Hay, además de la inversión directa, distintas formas en las que la cultura y las empresas pueden trabajar juntas. Internamente, la cultura puede funcionar como generadora de desarrollo humano para el personal de una compañía o estimulante de la creatividad y productividad del mismo; de manera externa, se constituye como un canal altamente efectivo para comunicarse con diferentes públicos y como vía para contribuir al cumplimiento de distintos objetivos organizacionales.

Por su parte, el artista tiene que parar de satanizar a estas entidades y explorarlas como “nuevas” fuentes de financiamiento, dejando atrás la concepción de que las instituciones culturales, el gobierno o, en la mayoría de los casos, el propio artista son las únicas alternativas para fondear un proyecto.

Aunque el progreso será originado por un esfuerzo en conjunto, a mi parecer, la gran oportunidad (y responsabilidad) se encuentra en las manos de la comunidad cultural, que debe generar los emprendimientos, con o sin fines de lucro, para potenciar a la cultura como sector productivo.
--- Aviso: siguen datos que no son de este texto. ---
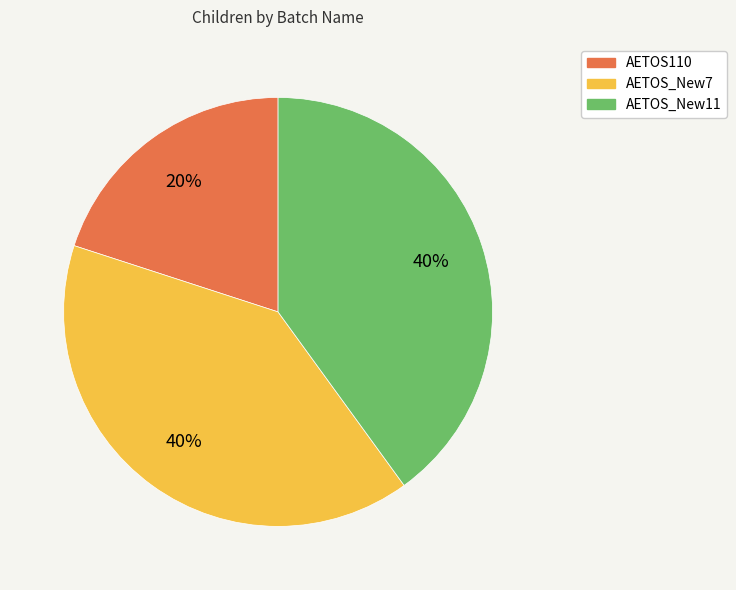

Approximately how many times larger is the value at AETOS110 compared to AETOS_New7?

0.5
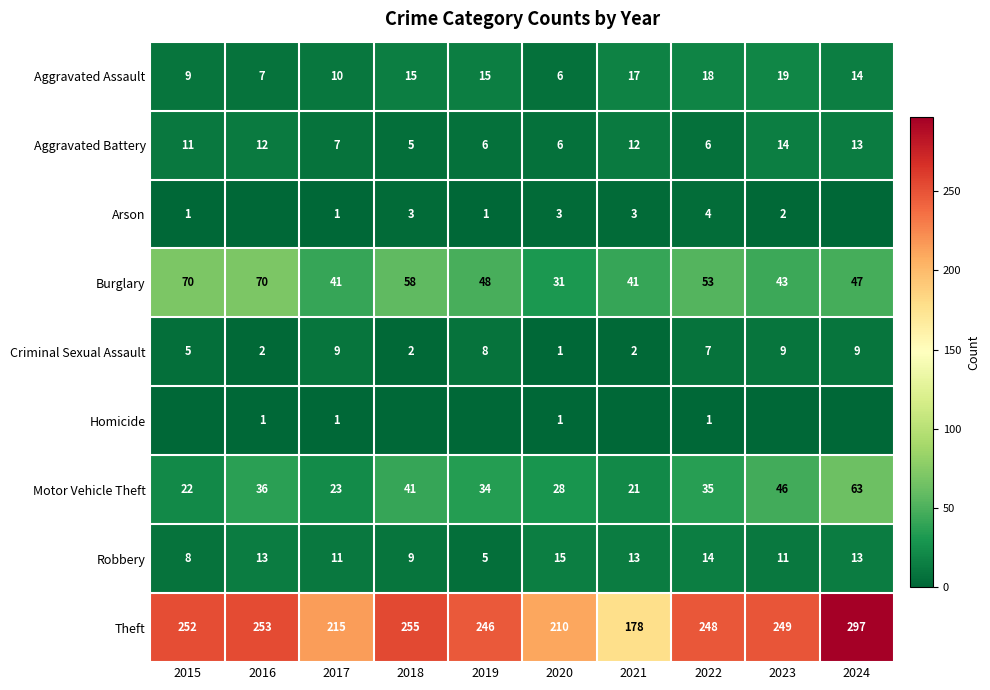

What is the maximum value for Aggravated Assault?

19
Por lo tanto, los artistas y gestores de iniciativas culturales deben comprender que para que su proyectos consigan financiamiento, además de producir desarrollo social, intelectual o espiritual, necesitan poseer los fundamentos que les permitan ser, precisamente, iniciativas con proyección y no solamente una obra, una acción cultural o, en el peor de los casos, un sueño.

Sólo de esta manera podremos hacer que llegue más pronto el día en que, cuando algún conocido manifieste su interés por estudiar alguna disciplina artística, no tendremos qué preguntarle “¿Y de qué vas a vivir?”.